Direction ->
Format every line of the listing below as a numbered list, leaving out any blank lines.

====== Rows ======

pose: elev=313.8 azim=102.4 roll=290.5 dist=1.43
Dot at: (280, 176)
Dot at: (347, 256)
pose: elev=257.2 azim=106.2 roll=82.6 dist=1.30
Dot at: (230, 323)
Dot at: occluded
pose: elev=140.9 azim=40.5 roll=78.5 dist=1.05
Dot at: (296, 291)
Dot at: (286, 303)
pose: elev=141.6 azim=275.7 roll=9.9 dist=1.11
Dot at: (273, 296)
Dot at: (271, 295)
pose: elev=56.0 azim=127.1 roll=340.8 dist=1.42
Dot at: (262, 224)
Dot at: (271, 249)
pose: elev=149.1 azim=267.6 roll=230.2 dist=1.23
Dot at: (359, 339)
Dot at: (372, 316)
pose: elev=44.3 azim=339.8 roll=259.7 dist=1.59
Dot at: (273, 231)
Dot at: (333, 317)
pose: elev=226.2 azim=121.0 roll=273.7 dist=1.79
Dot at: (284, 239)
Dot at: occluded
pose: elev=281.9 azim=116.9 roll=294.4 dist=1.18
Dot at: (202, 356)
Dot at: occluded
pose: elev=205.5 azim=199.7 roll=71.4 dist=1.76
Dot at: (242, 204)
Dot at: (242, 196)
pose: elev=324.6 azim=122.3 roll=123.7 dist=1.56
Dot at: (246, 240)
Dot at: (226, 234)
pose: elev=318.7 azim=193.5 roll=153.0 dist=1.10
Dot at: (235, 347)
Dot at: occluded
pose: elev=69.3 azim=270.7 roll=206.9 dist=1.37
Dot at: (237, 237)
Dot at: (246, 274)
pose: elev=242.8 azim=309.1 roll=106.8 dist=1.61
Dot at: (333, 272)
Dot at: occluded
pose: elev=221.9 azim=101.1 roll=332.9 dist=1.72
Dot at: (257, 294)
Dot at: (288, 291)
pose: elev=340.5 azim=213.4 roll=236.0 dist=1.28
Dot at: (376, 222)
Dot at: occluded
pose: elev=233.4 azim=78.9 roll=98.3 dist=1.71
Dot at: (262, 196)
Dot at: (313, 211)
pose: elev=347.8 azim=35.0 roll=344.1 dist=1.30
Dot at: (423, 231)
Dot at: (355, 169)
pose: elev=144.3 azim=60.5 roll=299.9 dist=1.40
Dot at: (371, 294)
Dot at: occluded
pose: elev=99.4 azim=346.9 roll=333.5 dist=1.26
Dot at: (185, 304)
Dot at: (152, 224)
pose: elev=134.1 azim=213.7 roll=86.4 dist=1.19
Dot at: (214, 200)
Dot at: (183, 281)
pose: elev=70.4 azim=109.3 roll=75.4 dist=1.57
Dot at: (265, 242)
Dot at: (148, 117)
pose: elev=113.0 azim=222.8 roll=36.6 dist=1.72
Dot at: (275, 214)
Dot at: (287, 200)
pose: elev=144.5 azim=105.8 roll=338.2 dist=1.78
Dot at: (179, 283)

======

Result for this task ->
1. pose: elev=313.8 azim=102.4 roll=290.5 dist=1.43
2. Dot at: (280, 176)
3. Dot at: (347, 256)
4. pose: elev=257.2 azim=106.2 roll=82.6 dist=1.30
5. Dot at: (230, 323)
6. Dot at: occluded
7. pose: elev=140.9 azim=40.5 roll=78.5 dist=1.05
8. Dot at: (296, 291)
9. Dot at: (286, 303)
10. pose: elev=141.6 azim=275.7 roll=9.9 dist=1.11
11. Dot at: (273, 296)
12. Dot at: (271, 295)
13. pose: elev=56.0 azim=127.1 roll=340.8 dist=1.42
14. Dot at: (262, 224)
15. Dot at: (271, 249)
16. pose: elev=149.1 azim=267.6 roll=230.2 dist=1.23
17. Dot at: (359, 339)
18. Dot at: (372, 316)
19. pose: elev=44.3 azim=339.8 roll=259.7 dist=1.59
20. Dot at: (273, 231)
21. Dot at: (333, 317)
22. pose: elev=226.2 azim=121.0 roll=273.7 dist=1.79
23. Dot at: (284, 239)
24. Dot at: occluded
25. pose: elev=281.9 azim=116.9 roll=294.4 dist=1.18
26. Dot at: (202, 356)
27. Dot at: occluded
28. pose: elev=205.5 azim=199.7 roll=71.4 dist=1.76
29. Dot at: (242, 204)
30. Dot at: (242, 196)
31. pose: elev=324.6 azim=122.3 roll=123.7 dist=1.56
32. Dot at: (246, 240)
33. Dot at: (226, 234)
34. pose: elev=318.7 azim=193.5 roll=153.0 dist=1.10
35. Dot at: (235, 347)
36. Dot at: occluded
37. pose: elev=69.3 azim=270.7 roll=206.9 dist=1.37
38. Dot at: (237, 237)
39. Dot at: (246, 274)
40. pose: elev=242.8 azim=309.1 roll=106.8 dist=1.61
41. Dot at: (333, 272)
42. Dot at: occluded
43. pose: elev=221.9 azim=101.1 roll=332.9 dist=1.72
44. Dot at: (257, 294)
45. Dot at: (288, 291)
46. pose: elev=340.5 azim=213.4 roll=236.0 dist=1.28
47. Dot at: (376, 222)
48. Dot at: occluded
49. pose: elev=233.4 azim=78.9 roll=98.3 dist=1.71
50. Dot at: (262, 196)
51. Dot at: (313, 211)
52. pose: elev=347.8 azim=35.0 roll=344.1 dist=1.30
53. Dot at: (423, 231)
54. Dot at: (355, 169)
55. pose: elev=144.3 azim=60.5 roll=299.9 dist=1.40
56. Dot at: (371, 294)
57. Dot at: occluded
58. pose: elev=99.4 azim=346.9 roll=333.5 dist=1.26
59. Dot at: (185, 304)
60. Dot at: (152, 224)
61. pose: elev=134.1 azim=213.7 roll=86.4 dist=1.19
62. Dot at: (214, 200)
63. Dot at: (183, 281)
64. pose: elev=70.4 azim=109.3 roll=75.4 dist=1.57
65. Dot at: (265, 242)
66. Dot at: (148, 117)
67. pose: elev=113.0 azim=222.8 roll=36.6 dist=1.72
68. Dot at: (275, 214)
69. Dot at: (287, 200)
70. pose: elev=144.5 azim=105.8 roll=338.2 dist=1.78
71. Dot at: (179, 283)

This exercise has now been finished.